◆ Extracted material ◆
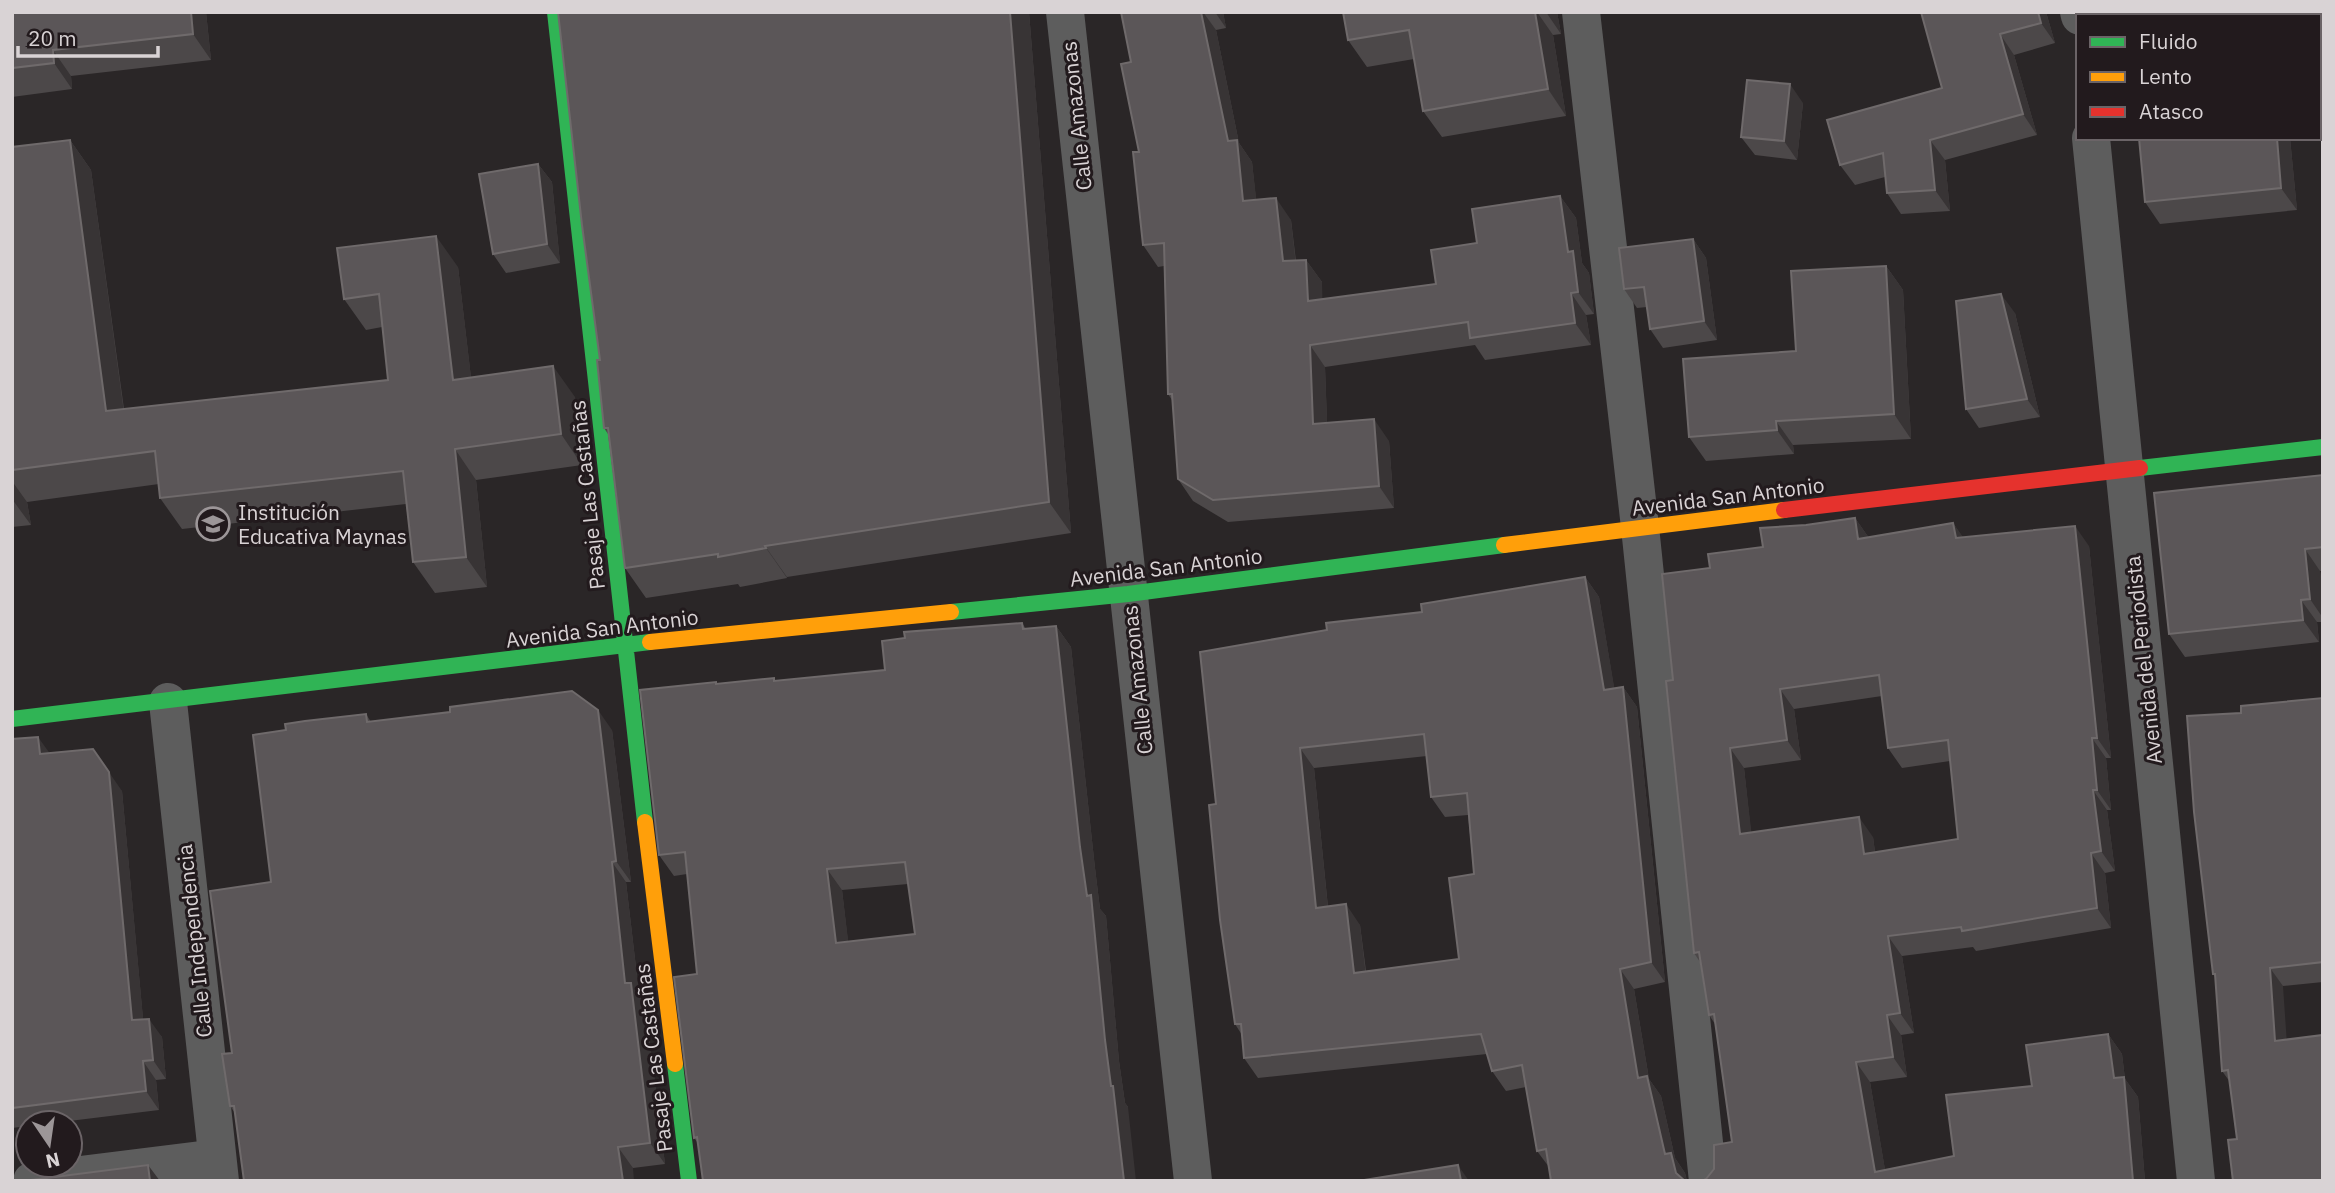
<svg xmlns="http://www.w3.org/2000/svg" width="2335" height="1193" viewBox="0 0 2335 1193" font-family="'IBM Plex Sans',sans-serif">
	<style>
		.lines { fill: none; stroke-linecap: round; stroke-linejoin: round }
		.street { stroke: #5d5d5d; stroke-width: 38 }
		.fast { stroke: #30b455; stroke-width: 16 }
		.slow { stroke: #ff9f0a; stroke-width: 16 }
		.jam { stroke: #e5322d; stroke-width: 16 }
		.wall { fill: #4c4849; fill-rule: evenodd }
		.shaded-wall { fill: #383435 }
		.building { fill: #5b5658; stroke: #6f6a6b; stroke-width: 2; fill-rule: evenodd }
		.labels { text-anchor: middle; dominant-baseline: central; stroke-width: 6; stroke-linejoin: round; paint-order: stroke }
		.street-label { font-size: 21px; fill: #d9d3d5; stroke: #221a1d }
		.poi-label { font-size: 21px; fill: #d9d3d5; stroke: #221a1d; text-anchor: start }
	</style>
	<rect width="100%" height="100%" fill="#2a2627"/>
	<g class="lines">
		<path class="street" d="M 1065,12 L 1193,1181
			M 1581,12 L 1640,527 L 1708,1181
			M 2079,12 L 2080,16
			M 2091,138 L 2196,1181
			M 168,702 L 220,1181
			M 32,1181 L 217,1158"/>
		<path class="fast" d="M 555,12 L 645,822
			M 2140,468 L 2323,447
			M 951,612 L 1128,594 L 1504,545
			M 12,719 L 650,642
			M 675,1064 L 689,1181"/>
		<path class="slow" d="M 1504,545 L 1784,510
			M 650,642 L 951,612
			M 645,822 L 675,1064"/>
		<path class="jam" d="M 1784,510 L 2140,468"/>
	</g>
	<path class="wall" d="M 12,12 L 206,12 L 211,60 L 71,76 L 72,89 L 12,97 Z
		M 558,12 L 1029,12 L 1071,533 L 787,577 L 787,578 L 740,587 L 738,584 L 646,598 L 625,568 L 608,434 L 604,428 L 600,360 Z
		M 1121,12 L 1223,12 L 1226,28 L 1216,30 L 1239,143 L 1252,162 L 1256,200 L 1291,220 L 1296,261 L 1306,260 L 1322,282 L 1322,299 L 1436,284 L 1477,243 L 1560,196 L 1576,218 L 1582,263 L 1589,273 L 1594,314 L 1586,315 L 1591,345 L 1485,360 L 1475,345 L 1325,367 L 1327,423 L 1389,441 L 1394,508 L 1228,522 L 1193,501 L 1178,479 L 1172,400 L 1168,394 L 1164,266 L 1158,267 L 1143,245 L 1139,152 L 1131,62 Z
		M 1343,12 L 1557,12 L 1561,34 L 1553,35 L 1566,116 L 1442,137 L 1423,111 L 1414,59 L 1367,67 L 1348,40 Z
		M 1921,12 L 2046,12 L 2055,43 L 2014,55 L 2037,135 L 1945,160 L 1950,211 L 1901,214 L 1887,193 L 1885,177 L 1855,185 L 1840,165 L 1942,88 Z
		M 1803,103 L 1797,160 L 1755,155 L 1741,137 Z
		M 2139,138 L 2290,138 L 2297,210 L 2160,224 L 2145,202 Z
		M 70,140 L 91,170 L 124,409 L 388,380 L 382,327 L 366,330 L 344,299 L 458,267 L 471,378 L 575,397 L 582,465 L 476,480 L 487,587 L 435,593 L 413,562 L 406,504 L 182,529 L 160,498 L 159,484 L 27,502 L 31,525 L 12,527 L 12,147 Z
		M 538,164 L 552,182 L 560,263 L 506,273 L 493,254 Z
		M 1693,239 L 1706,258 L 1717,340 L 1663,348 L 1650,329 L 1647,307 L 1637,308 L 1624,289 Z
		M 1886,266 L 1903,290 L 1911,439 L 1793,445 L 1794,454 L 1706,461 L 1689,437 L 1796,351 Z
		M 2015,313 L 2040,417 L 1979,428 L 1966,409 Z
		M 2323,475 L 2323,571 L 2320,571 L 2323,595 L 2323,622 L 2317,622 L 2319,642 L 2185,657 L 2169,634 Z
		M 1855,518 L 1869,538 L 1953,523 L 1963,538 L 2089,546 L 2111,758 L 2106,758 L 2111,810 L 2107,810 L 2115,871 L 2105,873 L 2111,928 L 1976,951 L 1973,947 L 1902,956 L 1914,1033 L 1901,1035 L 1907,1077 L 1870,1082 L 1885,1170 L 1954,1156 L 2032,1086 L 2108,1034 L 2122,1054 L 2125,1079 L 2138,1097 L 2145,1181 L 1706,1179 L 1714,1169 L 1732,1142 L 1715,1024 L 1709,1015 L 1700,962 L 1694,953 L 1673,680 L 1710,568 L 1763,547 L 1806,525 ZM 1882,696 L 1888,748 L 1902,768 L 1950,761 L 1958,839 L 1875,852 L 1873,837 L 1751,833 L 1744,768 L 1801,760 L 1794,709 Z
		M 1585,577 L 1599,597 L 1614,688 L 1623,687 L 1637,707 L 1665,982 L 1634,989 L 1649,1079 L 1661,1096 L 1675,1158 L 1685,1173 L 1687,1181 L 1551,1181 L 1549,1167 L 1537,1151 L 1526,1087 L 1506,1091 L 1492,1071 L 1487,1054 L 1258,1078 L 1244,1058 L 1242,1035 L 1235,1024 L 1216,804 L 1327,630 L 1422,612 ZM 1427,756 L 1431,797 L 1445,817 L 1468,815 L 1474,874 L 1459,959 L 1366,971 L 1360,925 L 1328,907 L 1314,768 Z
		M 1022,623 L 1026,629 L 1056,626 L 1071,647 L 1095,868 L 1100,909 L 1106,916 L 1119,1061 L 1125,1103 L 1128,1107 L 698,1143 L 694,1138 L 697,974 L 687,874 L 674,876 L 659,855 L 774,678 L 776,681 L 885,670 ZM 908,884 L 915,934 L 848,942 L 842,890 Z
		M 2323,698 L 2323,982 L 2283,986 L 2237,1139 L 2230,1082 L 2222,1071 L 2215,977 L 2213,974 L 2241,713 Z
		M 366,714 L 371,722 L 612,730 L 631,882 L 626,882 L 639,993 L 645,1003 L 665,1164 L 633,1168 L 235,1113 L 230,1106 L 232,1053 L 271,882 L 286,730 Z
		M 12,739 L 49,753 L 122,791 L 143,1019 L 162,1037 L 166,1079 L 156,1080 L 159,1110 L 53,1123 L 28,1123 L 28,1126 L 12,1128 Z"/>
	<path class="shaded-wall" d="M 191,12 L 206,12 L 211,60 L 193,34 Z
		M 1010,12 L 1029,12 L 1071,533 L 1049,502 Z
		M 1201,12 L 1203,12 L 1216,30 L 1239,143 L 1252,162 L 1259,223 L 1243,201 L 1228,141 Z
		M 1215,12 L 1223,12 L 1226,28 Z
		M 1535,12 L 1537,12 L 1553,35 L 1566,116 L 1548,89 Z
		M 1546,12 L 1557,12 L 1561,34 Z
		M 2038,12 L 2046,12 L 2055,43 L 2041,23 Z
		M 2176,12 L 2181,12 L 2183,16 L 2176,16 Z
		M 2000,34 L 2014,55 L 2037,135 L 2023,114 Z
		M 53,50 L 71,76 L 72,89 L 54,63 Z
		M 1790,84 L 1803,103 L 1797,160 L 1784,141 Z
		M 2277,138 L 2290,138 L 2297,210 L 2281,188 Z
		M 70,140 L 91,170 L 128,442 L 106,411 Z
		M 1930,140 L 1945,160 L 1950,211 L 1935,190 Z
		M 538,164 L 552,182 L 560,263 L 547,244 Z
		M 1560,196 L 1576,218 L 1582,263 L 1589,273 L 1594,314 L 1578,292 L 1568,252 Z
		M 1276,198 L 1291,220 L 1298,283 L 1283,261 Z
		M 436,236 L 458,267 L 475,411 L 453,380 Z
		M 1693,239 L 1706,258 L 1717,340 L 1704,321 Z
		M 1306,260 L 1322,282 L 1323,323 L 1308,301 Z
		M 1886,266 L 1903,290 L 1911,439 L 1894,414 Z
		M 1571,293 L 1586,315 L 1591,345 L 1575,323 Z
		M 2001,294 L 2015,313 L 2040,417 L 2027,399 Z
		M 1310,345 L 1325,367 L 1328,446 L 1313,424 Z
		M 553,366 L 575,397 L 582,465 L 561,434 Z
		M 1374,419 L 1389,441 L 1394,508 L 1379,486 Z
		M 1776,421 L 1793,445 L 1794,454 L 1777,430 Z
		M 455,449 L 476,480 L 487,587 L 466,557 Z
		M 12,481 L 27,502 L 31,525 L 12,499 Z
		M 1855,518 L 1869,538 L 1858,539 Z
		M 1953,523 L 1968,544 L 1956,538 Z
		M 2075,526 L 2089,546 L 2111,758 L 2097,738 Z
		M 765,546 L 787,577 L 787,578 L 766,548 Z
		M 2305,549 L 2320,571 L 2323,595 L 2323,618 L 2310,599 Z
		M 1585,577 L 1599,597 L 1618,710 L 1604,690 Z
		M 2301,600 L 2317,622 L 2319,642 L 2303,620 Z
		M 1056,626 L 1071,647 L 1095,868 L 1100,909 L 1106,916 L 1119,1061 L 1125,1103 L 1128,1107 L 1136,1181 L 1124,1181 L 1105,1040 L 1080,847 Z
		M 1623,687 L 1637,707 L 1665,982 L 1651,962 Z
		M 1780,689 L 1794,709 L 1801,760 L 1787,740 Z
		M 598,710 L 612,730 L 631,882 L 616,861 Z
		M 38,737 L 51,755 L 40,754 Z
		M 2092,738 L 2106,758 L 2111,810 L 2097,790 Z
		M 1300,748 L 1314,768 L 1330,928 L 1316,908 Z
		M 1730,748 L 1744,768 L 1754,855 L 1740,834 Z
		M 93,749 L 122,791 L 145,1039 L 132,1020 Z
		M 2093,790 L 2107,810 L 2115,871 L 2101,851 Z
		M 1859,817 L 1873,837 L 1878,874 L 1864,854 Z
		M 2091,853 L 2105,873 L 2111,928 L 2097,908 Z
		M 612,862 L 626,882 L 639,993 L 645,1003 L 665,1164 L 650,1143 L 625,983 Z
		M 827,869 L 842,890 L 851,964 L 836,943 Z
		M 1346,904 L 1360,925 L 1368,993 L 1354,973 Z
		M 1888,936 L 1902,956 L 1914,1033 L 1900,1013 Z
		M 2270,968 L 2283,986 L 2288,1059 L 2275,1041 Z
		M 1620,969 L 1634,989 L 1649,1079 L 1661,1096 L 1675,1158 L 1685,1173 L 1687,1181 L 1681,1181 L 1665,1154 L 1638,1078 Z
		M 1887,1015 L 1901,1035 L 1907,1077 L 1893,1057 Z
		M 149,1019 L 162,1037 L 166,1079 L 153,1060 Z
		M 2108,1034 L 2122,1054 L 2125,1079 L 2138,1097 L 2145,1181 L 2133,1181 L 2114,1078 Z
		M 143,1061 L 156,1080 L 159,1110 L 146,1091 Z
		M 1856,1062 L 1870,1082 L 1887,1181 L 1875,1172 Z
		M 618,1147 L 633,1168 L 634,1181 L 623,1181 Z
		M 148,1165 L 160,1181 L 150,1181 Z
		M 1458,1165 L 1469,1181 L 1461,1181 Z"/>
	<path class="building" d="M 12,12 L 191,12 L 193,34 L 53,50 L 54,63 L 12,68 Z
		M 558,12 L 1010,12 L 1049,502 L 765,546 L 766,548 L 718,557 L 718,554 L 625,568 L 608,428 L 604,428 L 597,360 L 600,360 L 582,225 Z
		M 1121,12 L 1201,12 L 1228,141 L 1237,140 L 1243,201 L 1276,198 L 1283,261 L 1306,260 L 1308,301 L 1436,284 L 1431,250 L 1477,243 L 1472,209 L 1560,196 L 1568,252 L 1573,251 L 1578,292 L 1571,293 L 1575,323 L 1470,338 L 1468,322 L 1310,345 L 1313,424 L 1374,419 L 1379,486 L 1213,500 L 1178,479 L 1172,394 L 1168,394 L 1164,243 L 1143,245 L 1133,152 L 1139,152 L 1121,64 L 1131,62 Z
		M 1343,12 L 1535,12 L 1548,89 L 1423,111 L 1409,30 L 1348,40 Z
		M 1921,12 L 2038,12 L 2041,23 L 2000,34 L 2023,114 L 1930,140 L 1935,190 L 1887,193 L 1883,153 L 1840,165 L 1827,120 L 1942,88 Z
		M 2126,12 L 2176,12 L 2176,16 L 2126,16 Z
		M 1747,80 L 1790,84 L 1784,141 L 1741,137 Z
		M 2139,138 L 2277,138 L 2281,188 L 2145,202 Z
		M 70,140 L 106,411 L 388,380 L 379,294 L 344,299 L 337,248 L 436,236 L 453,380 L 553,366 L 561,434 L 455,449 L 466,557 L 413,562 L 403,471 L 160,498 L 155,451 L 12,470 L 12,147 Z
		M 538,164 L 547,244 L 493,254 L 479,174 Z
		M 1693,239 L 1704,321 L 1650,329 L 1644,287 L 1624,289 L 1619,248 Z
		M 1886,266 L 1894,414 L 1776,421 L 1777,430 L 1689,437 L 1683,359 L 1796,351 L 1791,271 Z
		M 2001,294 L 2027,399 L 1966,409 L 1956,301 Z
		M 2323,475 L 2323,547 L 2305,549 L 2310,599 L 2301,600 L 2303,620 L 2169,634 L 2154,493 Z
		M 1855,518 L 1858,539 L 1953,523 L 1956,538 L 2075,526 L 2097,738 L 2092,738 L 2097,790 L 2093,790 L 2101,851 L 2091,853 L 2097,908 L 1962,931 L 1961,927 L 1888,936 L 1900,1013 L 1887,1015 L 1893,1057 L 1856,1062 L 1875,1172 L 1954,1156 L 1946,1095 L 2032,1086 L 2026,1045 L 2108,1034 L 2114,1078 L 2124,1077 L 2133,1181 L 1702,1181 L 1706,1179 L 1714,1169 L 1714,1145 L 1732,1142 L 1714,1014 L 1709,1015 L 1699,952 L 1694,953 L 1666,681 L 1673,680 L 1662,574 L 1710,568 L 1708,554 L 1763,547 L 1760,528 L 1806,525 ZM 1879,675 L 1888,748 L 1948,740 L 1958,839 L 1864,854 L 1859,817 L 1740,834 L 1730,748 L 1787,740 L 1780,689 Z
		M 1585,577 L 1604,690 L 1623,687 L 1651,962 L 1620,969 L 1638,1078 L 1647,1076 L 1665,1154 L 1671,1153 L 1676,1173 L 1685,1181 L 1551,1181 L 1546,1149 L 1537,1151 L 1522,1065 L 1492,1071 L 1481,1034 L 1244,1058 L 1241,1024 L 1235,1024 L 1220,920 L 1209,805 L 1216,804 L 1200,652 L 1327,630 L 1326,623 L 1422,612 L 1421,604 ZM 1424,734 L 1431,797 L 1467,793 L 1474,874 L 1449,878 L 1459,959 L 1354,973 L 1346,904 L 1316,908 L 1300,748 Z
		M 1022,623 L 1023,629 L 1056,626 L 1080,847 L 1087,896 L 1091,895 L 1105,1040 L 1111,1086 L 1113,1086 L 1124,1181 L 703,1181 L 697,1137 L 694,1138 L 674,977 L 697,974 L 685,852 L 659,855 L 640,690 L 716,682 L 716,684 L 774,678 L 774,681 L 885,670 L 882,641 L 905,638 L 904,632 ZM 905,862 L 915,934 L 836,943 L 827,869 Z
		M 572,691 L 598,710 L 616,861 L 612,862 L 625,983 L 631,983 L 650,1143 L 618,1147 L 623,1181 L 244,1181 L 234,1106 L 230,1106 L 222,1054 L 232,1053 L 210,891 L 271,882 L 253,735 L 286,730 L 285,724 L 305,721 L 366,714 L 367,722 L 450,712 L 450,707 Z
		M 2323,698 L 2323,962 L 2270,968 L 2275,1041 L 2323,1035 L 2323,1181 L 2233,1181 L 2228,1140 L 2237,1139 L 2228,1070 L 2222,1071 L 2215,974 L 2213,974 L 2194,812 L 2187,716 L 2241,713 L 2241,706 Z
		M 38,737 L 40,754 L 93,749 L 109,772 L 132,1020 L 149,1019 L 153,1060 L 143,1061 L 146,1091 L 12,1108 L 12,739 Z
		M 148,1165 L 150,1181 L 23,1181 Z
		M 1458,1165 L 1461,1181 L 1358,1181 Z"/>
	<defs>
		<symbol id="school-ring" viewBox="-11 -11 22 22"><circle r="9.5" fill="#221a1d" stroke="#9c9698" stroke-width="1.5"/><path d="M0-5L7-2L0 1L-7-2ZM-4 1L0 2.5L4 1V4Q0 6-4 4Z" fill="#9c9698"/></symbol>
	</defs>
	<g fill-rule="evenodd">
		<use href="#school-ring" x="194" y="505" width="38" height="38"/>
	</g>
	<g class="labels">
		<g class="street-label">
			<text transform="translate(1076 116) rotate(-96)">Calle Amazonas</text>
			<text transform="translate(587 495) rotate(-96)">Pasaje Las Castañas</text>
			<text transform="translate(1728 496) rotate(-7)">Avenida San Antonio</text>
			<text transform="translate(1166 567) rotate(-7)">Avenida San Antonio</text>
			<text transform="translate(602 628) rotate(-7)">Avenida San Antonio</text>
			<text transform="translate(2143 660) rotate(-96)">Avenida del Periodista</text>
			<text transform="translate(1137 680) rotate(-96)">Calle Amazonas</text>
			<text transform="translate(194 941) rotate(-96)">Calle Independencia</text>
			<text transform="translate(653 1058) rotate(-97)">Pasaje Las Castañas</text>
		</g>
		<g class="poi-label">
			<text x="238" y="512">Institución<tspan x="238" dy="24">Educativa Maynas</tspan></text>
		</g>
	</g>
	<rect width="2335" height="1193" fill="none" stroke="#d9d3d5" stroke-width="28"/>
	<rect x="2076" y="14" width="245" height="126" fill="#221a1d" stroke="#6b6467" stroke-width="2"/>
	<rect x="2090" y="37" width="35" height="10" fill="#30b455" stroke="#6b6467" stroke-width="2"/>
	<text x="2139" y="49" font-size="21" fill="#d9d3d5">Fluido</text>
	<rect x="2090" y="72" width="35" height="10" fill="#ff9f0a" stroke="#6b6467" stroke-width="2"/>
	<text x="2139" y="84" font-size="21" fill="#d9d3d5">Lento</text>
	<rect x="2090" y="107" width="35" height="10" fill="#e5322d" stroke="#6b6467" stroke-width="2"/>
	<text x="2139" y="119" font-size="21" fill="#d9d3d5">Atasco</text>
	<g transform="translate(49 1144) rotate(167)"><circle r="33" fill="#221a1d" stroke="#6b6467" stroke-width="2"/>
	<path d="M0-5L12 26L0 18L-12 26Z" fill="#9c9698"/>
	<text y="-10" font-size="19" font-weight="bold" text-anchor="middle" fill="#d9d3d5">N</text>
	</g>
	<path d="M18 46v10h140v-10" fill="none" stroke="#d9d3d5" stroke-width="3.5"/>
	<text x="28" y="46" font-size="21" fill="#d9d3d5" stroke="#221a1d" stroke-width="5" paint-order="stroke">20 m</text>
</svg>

◆ Work request ◆
Looking back at the data above, tally each line that includes the word "linejoin", then answer with the total alone.

◆ Your solution ◆
2